* [Assignment 1]:
In the forum post about late UDP messages, which operating system was the Python server script written in?

* [Passage provided]:

╭──

Why does sending consecutive UDP messages cause messages to arrive late?

Why does sending consecutive UDP messages cause messages to arrive late? - python

I've written a server python script in Windows 7 to send Ethernet UDP packets to a UNIX system running a C client receiving program that sends the message back to the server. However, sometimes (not always) a message in the last port (and always the last port) that python sends to won't arrive until the next batch of 4 messages is sent. This causes the timing of the message received for the last port incorrect to when it was sent, and I cannot have two messages back to back on the same port.
I have been able to verify this in Wireshark by locating two messages that arrived around the same time because the one that wasn't received was processed with the other. I have also checked the timing right after the recv() function and it shows a long delay and then a short delay because it basically had two packets received.
Things I have done to try to fix this, but has help me explain the problem or how to solve it: I can add a delay in between each sendto() and I will successfully send and receive all messages with correct timing but I want the test to work the way I've written it below; I've increased the priority of the receive thread thinking that my Ethernet receive was not getting signal to pick up the package or that some process was taking too long, but this didn't work and 20ms should be WAY more than necessary to process the data; I have removed ports C and D, then port B misses messages (Only having one port doesn't caause issues), I thought reducing the number of ports would improve timing; Sending to a dummy PORTE immediately after PORTD lets me receive all of the messages with correct timing (I assume the problem is transferred to PORTE); I have also reproduced the python script in a UNIX environment and C code and have had the same issue, pointing me to a receiving issue; I've also set my recv function to time out every 1ms hoping that it could recover somehow even though the timing would be off a bit, but I still saw messages back to back. I've also checked that no UDP packets have been dropped and that the buffer is large enough to hold those 4 messages. Any new ideas would help.

╰──

* [Assignment 2]:
Report every line of the entries below that contains the string "Beelen".

[Extracted page text data]
╭──

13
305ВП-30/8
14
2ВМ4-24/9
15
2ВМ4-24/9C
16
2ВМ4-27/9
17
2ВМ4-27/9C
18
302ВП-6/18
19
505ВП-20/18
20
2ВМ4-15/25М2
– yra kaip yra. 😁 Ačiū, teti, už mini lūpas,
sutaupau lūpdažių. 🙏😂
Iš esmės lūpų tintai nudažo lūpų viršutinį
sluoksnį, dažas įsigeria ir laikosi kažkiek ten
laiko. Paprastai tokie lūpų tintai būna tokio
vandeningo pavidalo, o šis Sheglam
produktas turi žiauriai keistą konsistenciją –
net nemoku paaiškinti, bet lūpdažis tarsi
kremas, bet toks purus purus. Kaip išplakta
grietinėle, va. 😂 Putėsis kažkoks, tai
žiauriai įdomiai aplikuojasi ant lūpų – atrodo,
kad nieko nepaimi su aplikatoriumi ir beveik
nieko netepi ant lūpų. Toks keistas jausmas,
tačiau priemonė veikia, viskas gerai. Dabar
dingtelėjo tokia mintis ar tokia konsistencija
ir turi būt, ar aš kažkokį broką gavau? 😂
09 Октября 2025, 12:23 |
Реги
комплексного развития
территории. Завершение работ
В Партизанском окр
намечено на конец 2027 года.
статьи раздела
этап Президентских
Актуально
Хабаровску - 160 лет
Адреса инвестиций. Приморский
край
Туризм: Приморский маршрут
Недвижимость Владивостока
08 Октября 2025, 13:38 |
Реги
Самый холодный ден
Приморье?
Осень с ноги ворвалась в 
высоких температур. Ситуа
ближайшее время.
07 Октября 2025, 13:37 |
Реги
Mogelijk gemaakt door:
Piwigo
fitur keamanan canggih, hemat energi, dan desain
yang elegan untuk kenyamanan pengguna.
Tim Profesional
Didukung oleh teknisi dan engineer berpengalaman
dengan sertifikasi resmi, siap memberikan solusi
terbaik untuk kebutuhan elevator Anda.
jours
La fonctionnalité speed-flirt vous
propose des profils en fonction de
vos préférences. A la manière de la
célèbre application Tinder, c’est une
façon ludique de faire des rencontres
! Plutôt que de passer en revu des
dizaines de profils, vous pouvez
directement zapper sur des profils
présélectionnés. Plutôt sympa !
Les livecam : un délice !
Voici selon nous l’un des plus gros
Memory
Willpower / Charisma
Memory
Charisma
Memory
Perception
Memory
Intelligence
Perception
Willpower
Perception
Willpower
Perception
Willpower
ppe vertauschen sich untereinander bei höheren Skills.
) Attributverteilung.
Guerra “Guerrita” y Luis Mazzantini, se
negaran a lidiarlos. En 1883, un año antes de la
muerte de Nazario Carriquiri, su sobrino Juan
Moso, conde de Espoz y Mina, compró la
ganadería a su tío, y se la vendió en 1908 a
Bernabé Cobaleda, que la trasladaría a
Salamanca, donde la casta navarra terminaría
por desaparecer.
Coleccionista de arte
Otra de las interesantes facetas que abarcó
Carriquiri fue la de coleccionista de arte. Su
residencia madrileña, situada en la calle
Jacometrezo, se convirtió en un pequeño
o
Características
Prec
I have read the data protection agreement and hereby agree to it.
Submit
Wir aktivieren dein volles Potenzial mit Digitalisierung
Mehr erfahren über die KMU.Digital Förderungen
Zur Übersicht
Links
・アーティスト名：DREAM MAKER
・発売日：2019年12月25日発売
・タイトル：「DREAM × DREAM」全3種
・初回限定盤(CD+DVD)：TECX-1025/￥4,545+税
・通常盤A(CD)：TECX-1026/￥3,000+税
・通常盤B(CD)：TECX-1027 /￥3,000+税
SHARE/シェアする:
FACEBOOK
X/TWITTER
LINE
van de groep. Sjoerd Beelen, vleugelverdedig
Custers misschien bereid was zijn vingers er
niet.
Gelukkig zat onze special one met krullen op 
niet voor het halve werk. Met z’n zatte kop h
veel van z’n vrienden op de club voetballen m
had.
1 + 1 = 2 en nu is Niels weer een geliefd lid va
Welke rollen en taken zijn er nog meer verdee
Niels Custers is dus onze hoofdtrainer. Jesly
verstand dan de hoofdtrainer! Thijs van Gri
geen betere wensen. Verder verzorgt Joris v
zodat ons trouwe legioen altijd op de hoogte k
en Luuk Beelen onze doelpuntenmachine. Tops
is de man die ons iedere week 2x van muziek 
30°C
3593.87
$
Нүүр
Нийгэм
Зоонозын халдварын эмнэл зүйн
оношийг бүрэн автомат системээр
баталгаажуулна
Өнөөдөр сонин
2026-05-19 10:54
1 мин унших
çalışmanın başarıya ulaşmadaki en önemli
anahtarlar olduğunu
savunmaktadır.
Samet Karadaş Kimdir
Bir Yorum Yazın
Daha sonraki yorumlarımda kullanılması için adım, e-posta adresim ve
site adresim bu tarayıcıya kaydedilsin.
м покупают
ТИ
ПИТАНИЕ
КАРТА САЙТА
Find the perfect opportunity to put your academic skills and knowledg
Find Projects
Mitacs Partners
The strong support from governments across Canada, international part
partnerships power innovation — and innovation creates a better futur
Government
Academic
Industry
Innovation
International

╰──

* [Reply 1]:
Windows 7.

* [Reply 2]:
van de groep. Sjoerd Beelen, vleugelverdedig
en Luuk Beelen onze doelpuntenmachine. Tops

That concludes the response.